### Source document
Skip to content

aws-samples/sample-ManagedAutoScaler

Aurora PostgreSQL Auto-Scaling System Overview

Read Article on AWS re:Post

This automated scaling solution for Amazon Aurora PostgreSQL reader instances extends Aurora's built-in auto-scaling capabilities to handle capacity constraints by automatically provisioning reader instances across multiple availability zones (AZs) and instance types. Built using AWS Lambda and EventBridge, the solution features an event-driven architecture with two primary components: a scale-up Lambda function triggered by RDS insufficient capacity events (RDS-EVENT-0031), and a scale-down function that monitors CPU utilization to remove underutilized readers. This provides enhanced availability during capacity constraints and zero manual intervention.

Why This Solution?

Aurora's built-in auto-scaling may fail when your preferred instance type has insufficient capacity in a specific availability zone. This can leave your database unable to scale during critical demand periods.

The Solution: This event-driven architecture automatically:

  • Detects when Aurora auto-scaling fails due to capacity constraints (RDS-EVENT-0031)

Saved data entries
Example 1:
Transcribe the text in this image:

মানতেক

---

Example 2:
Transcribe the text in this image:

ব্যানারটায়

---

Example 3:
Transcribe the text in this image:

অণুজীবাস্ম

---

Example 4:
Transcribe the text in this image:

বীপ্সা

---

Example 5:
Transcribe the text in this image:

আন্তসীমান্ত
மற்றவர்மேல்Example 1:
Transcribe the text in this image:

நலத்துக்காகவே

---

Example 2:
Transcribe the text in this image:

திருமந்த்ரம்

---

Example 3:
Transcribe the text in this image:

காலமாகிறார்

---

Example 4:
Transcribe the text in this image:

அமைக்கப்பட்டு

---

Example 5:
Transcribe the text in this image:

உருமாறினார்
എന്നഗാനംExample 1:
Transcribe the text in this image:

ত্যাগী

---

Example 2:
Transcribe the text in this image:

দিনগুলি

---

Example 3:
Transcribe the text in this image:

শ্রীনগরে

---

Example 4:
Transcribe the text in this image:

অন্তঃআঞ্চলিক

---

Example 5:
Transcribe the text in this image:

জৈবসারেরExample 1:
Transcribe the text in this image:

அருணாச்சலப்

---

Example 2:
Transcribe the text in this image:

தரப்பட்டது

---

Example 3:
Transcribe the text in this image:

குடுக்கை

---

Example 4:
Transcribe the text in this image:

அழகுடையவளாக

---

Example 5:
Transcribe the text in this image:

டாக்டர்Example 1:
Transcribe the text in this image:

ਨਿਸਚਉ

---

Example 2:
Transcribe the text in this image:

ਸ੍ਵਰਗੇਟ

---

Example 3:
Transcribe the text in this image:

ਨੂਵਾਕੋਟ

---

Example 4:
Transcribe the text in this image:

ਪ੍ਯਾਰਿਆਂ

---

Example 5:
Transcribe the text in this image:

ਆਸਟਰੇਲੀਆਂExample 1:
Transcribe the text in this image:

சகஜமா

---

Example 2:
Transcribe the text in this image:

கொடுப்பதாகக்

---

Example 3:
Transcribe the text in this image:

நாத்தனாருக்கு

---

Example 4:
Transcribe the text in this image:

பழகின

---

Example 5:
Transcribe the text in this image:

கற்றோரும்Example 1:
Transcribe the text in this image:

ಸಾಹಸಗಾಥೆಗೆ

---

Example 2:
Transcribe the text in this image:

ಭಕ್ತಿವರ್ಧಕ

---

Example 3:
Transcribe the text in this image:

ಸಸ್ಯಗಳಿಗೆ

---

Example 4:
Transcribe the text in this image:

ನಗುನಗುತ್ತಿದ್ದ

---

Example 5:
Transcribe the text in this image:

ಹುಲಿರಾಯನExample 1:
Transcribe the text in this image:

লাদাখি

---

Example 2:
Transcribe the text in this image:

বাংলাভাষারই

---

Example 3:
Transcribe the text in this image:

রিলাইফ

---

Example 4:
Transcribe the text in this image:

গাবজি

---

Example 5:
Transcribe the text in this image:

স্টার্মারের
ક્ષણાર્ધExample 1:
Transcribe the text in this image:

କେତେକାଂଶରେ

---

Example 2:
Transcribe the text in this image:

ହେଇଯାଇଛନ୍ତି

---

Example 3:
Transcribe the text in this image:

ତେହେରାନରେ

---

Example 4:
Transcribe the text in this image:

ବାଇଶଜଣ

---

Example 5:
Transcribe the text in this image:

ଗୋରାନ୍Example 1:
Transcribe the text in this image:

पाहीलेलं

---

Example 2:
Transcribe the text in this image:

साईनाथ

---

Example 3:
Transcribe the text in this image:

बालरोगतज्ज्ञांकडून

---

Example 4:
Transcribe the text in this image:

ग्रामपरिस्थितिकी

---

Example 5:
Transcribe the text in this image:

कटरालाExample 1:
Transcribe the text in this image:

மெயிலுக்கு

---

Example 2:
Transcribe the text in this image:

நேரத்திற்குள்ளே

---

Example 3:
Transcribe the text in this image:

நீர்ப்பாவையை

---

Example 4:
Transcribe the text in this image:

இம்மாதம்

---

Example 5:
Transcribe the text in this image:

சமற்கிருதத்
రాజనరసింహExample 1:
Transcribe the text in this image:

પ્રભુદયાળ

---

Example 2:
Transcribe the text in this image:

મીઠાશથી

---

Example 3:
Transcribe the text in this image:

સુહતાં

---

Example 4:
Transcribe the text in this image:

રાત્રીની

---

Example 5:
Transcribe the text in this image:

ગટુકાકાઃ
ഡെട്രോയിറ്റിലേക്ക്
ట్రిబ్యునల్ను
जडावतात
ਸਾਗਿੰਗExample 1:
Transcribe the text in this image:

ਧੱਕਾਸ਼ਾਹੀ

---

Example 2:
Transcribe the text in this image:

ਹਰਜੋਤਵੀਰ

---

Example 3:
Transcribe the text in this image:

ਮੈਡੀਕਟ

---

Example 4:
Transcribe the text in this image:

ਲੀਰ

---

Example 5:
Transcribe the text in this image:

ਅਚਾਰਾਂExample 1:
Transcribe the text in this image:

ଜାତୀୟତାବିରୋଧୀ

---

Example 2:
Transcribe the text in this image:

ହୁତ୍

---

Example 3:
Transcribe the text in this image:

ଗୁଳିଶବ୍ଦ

### What you need to do
a - Using the Aurora auto-scaling page, decide whether each statement agrees with it, answering yes or no and quoting the words that decide it: (i) The scale-up function is triggered by RDS-EVENT-0031. (ii) The scale-down function tracks memory use to find readers to remove. (iii) The solution is built with AWS Lambda and EventBridge.
b - According to the Aurora auto-scaling page, when may Aurora's built-in auto-scaling fail?
c - Print the part of the Aurora auto-scaling page between "Skip to content" and "Why This Solution?", inclusive.

### Solutions by task
a -
(i) Yes: "a scale-up Lambda function triggered by RDS insufficient capacity events (RDS-EVENT-0031)"
(ii) No: "a scale-down function that monitors CPU utilization to remove underutilized readers"
(iii) Yes: "Built using AWS Lambda and EventBridge"

b - When the preferred instance type has insufficient capacity in a specific availability zone.

c -
Skip to content

aws-samples/sample-ManagedAutoScaler

Aurora PostgreSQL Auto-Scaling System Overview

Read Article on AWS re:Post

This automated scaling solution for Amazon Aurora PostgreSQL reader instances extends Aurora's built-in auto-scaling capabilities to handle capacity constraints by automatically provisioning reader instances across multiple availability zones (AZs) and instance types. Built using AWS Lambda and EventBridge, the solution features an event-driven architecture with two primary components: a scale-up Lambda function triggered by RDS insufficient capacity events (RDS-EVENT-0031), and a scale-down function that monitors CPU utilization to remove underutilized readers. This provides enhanced availability during capacity constraints and zero manual intervention.

Why This Solution?